Пузырь летит. Он уже не принадлежит никому, он сам себе хозяин. Он – Вселенная. У него свои законы. Он не подчиняется вашим Ньютонам, тяготениям, вашей механике. У него все свое, даже своя электростатика. Ах, какой он прекрасный, этот пузырь! Зря он не раздулся еще больше. Попробовать, что ли?
И вдруг – кр-рак! Лопнул. Не осталось ничего… Мутные брызги. Куда исчез этот сверкающий всеми красками мир с его законами, небом, землей?
Но прежде чем он лопнул, им вволю наигрались.

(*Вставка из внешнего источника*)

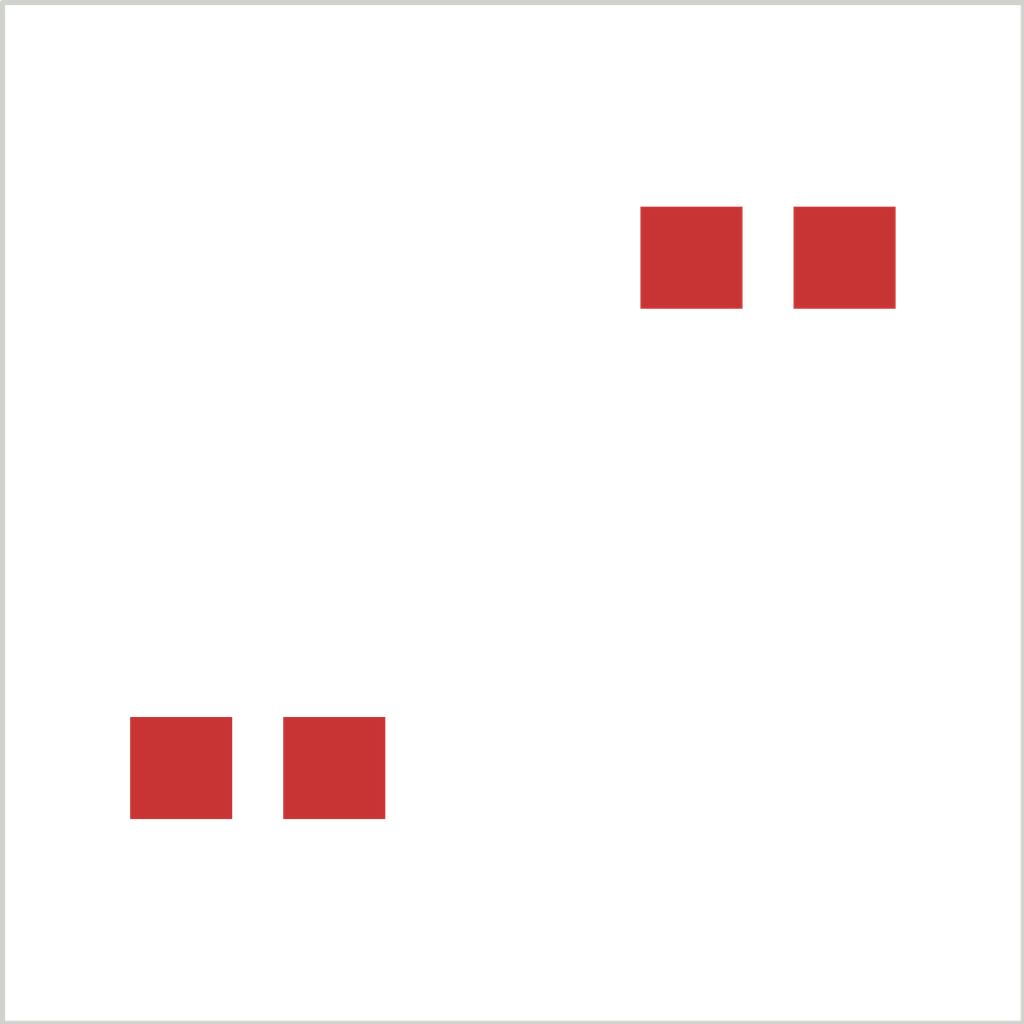
<source format=kicad_pcb>
(kicad_pcb (version 20171130) (host pcbnew 5.0.2)
  (general
    (links 0)
    (no_connects 0)
    (area 0 0 0 0)
    (thickness 1.6)
    (drawings 10)
    (tracks 0)
    (zones 0)
    (modules 0)
    (nets 3))
  (page A4)  (layers    
    (0 F.Cu signal)
    (31 B.Cu signal)
    (32 B.Adhes user)
    (33 F.Adhes user)
    (34 B.Paste user)
    (35 F.Paste user)
    (36 B.SilkS user)
    (37 F.SilkS user)
    (38 B.Mask user)
    (39 F.Mask user)
    (40 Dwgs.User user)
    (41 Cmts.User user)
    (42 Eco1.User user)
    (43 Eco2.User user)
    (44 Edge.Cuts user)
    (45 Margin user)
    (46 B.CrtYd user)
    (47 F.CrtYd user)
    (48 B.Fab user)
    (49 F.Fab user))
  (setup
    (last_trace_width 0)
    (trace_clearance 0.2)
    (zone_clearance 0)
    (zone_45_only no)
    (trace_min 0.13)
    (segment_width 0.2)
    (edge_width 0.15)
    (via_size 0.558)
    (via_drill 0.254)
    (via_min_size 0.558)
    (via_min_drill 0.254)
    (uvia_size 0.01)
    (uvia_drill 0)
    (uvias_allowed no)
    (uvia_min_size 0)
    (uvia_min_drill 0)
    (pcb_text_width 0.3)
    (pcb_text_size 1.5 1.5)
    (mod_edge_width 0.15)
    (mod_text_size 1 1)
    (mod_text_width 0.15)
    (pad_size 1.524 1.524)
    (pad_drill 0.762)
    (pad_to_mask_clearance 0.051)
    (aux_axis_origin 0 0)
    (visible_elements FFFFFF7F)
    (pcbplotparams
      (layerselection 0x00030_80000001)
      (usegerberextensions false)
      (excludeedgelayer true)
      (linewidth 0.050000)
      (plotframeref false)
      (viasonmask false)
      (mode 1)
      (useauxorigin false)
      (hpglpennumber 1)
      (hpglpenspeed 20)
      (hpglpendiameter 15)
      (hpglpenoverlay 2)
      (psnegative false)
      (psa4output false)
      (plotreference true)
      (plotvalue true)
      (plotinvisibletext false)
      (padsonsilk false)
      (subtractmaskfromsilk false)
      (outputformat 1)
      (mirror false)
      (drillshape 1)
      (scaleselection 1)
      (outputdirectory ""))
  )  
  (net 1 "vdd")
  (net 2 "gnd")  
  (module jitx-design:basic_landpattern (layer F.Cu) (tedit 00000000)
    (at 146.0 107.5 0.0)    
    (pad 1 smd rect
      (at -0.75 0.0 0.0)
      (size 1.0 1.0)
      (net 2 "gnd")
      (layers F.Cu))
    (pad 2 smd rect
      (at 0.75 0.0 0.0)
      (size 1.0 1.0)
      (net 1 "vdd")
      (layers F.Cu))    
    (fp_poly (pts (xy -1.3 0.55) (xy -0.2 0.55) (xy -0.2 -0.55) (xy -1.3 -0.55)) (layer F.Mask) (width 0))
    (fp_poly (pts (xy 0.2 0.55) (xy 1.3 0.55) (xy 1.3 -0.55) (xy 0.2 -0.55)) (layer F.Mask) (width 0))
    (fp_line (start -1.5 1.5) (end 1.5 1.5) (layer F.CrtYd) (width 0.05))
    (fp_line (start 1.5 1.5) (end 1.5 -1.5) (layer F.CrtYd) (width 0.05))
    (fp_line (start 1.5 -1.5) (end -1.5 -1.5) (layer F.CrtYd) (width 0.05))
    (fp_line (start -1.5 -1.5) (end -1.5 1.5) (layer F.CrtYd) (width 0.05)))
  (module jitx-design:basic_landpattern (layer F.Cu) (tedit 00000000)
    (at 151.0 102.5 0.0)    
    (pad 1 smd rect
      (at -0.75 0.0 0.0)
      (size 1.0 1.0)
      (net 2 "gnd")
      (layers F.Cu))
    (pad 2 smd rect
      (at 0.75 0.0 0.0)
      (size 1.0 1.0)
      (net 1 "vdd")
      (layers F.Cu))    
    (fp_poly (pts (xy -1.3 0.55) (xy -0.2 0.55) (xy -0.2 -0.55) (xy -1.3 -0.55)) (layer F.Mask) (width 0))
    (fp_poly (pts (xy 0.2 0.55) (xy 1.3 0.55) (xy 1.3 -0.55) (xy 0.2 -0.55)) (layer F.Mask) (width 0))
    (fp_line (start -1.5 1.5) (end 1.5 1.5) (layer F.CrtYd) (width 0.05))
    (fp_line (start 1.5 1.5) (end 1.5 -1.5) (layer F.CrtYd) (width 0.05))
    (fp_line (start 1.5 -1.5) (end -1.5 -1.5) (layer F.CrtYd) (width 0.05))
    (fp_line (start -1.5 -1.5) (end -1.5 1.5) (layer F.CrtYd) (width 0.05)))  
  (gr_line (start 143.5 110.0) (end 153.5 110.0) (layer Edge.Cuts) (width 0.05))
  (gr_line (start 153.5 110.0) (end 153.5 100.0) (layer Edge.Cuts) (width 0.05))
  (gr_line (start 153.5 100.0) (end 143.5 100.0) (layer Edge.Cuts) (width 0.05))
  (gr_line (start 143.5 100.0) (end 143.5 110.0) (layer Edge.Cuts) (width 0.05))
    
  (net_class Default "This is the Default net class."
      (clearance 0.2)
      (trace_width 0.13)
      (via_dia 0.558)
      (via_drill 0.254)
      (uvia_dia 0.01)
      (uvia_drill 0)
      
      )
  (net_class GND "This is the GND net class."
      (clearance 0.1)
      (trace_width 0.5)
      (via_dia 0.558)
      (via_drill 0.254)
      (uvia_dia 0.01)
      (uvia_drill 0)
          
    (add_net gnd)
      )
  (net_class VDD "This is the VDD net class."
      (clearance 0.2)
      (trace_width 0.2)
      (via_dia 0.558)
      (via_drill 0.254)
      (uvia_dia 0.01)
      (uvia_drill 0)
          
    (add_net vdd)
      )
  )
</source>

С отвращением он вспоминал, как, выпятив грудь, он взошел на кафедру, пижонски раскрыл кожаную папку, вытащил оттуда свои бумажки. Первые минут пять его слушали с любопытством. Потом перебили вопросом. Он только готовился приступить к выводу, а его уже спрашивали о конечной формуле, еще не написанной на доске. Откуда они узнали о ней? Пока он недоумевал и собирался с мыслями, кто-то ответил за него, тогда они спросили еще что-то у того, кто ответил, и уже тот снова отвечал, а Крылов еще переваривал его первый ответ и не мог уследить, о чем они говорят. Они спрашивали и сами отвечали, и он отставал от них все дальше и дальше. Словно вспомнив о нем, а скорее ради потехи, они попросили его объяснить механизм переноса зарядов. Он несколько опомнился, принялся рассказывать, но тут же кто-то вежливо указал неточность и доказал необходимость введения поправки. Крылов вынужден был согласиться, попробовал идти дальше, но из поправки следовала другая, его уже не отпускали, перекидывали от одного к другому, не позволяя вернуться к своему выводу. Он чувствовал, что куда-то летит в сторону, и ничего не мог поделать; там, где заряды отталкивались, там они стали притягиваться, плюс превращался в минус, и он не заметил, как пришел к полному абсурду, доказал совсем обратное тому, что у него должно было получиться. Он был игрушкой в их руках. За какие-то полчаса они распотрошили теорию, которую он вынашивал полгода, увидели там то, чего он до сих пор не мог понять, обогнали его, вволю натешились, а он стоял и моргал глазами, даже не в силах участвовать в их споре. Невежество было бы еще с полбеды, самое унизительное заключалось в том, как медленно, тупо он соображал. Ржавые колеса, скрипя, еле поворачивались в его мозгу.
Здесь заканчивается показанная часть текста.